# Moss Boss Buzz



## Drm50 (Dec 26, 2014)

Last year I took a Heddon Moss Boss, of which I have several, and never did much on, and use it for basis of a buzz bait. To
make these take out hook hook screw and remove hook / skirt. Drill a second hole for 4/40 tap about 3/4" between hook
Screw hole and front edge of spoon. Bend up a buzz wire out of .035 wire and run it in through tie hole, and attach to new screw.
I put new 3/0 Sproat hook into original hook position. Then tied on skirt material. For blade I used 3-wing plastic buzz. This turned 
out to be a dynamite bait in weedbeds, plains nicely over them. If you got some gathering dust in your box you might want to try
one, I'm about to convert all mine.


----------



## HappySnag (Dec 20, 2007)

Drm50 said:


> Last year I took a Heddon Moss Boss, of which I have several, and never did much on, and use it for basis of a buzz bait.
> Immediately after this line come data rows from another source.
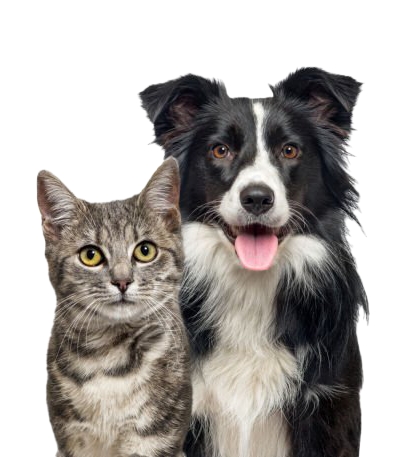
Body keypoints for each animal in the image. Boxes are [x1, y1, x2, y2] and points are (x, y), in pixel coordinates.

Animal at [37, 158, 192, 456]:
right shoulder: (70, 439)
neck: (108, 354)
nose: (122, 281)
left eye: (145, 250)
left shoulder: (157, 438)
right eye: (90, 255)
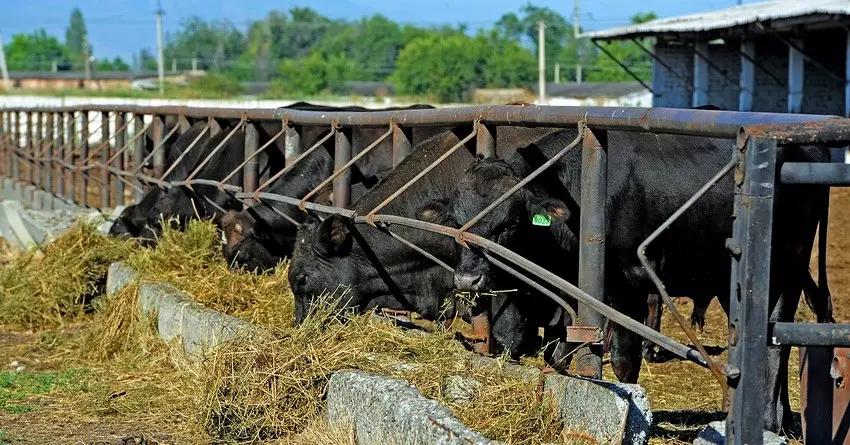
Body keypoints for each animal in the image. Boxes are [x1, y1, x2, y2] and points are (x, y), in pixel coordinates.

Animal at [416, 128, 832, 432]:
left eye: (508, 223)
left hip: (785, 270)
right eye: (457, 220)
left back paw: (769, 422)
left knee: (777, 344)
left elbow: (623, 360)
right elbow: (557, 354)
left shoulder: (629, 287)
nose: (467, 279)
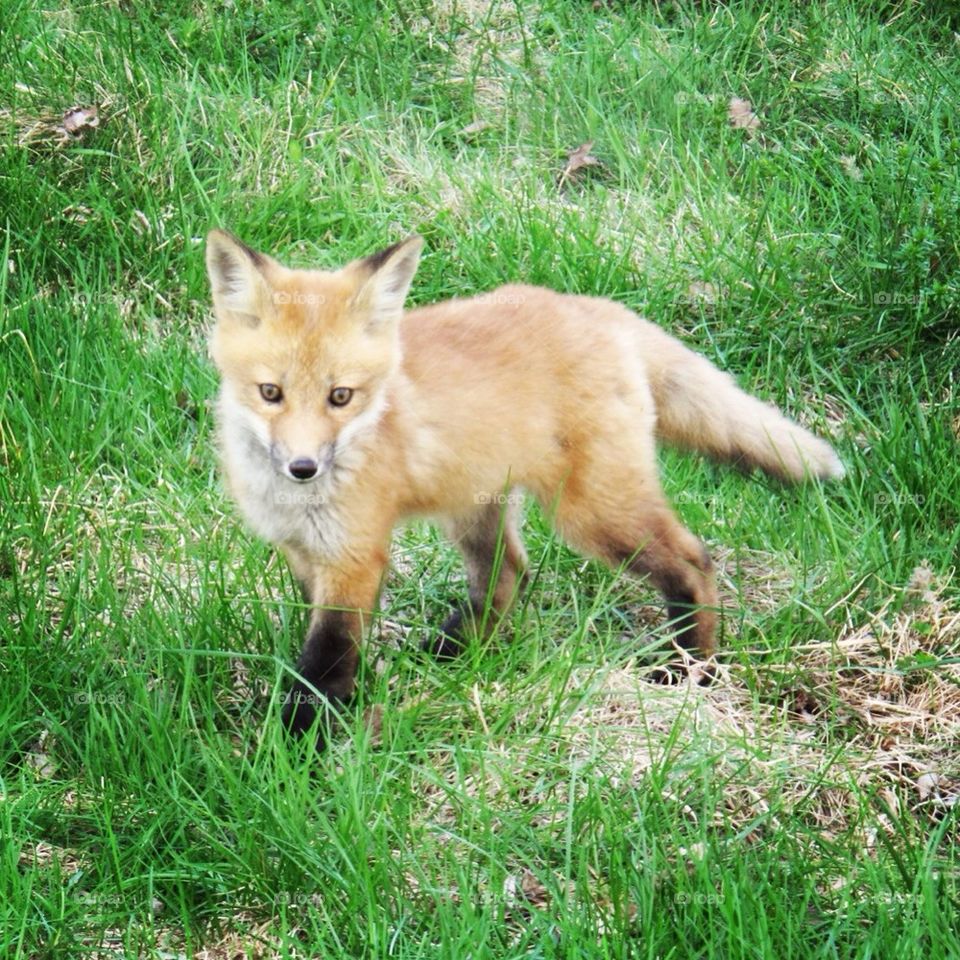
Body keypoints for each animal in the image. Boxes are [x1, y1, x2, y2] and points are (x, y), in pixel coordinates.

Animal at [205, 230, 844, 747]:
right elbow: (320, 648)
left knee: (693, 559)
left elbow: (325, 661)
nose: (303, 467)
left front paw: (295, 747)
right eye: (270, 392)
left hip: (592, 513)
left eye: (341, 396)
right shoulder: (302, 553)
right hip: (477, 507)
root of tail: (594, 307)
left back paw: (692, 670)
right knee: (509, 573)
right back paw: (454, 653)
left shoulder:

To
> make these take out hook hook screw and remove hook / skirt. Drill a second hole for 4/40 tap about 3/4" between hook
> Screw hole and front edge of spoon. Bend up a buzz wire out of .035 wire and run it in through tie hole, and attach to new screw.
> I put new 3/0 Sproat hook into original hook position. Then tied on skirt material. For blade I used 3-wing plastic buzz. This turned
> ...


it look good,you convert them to weedles.


----------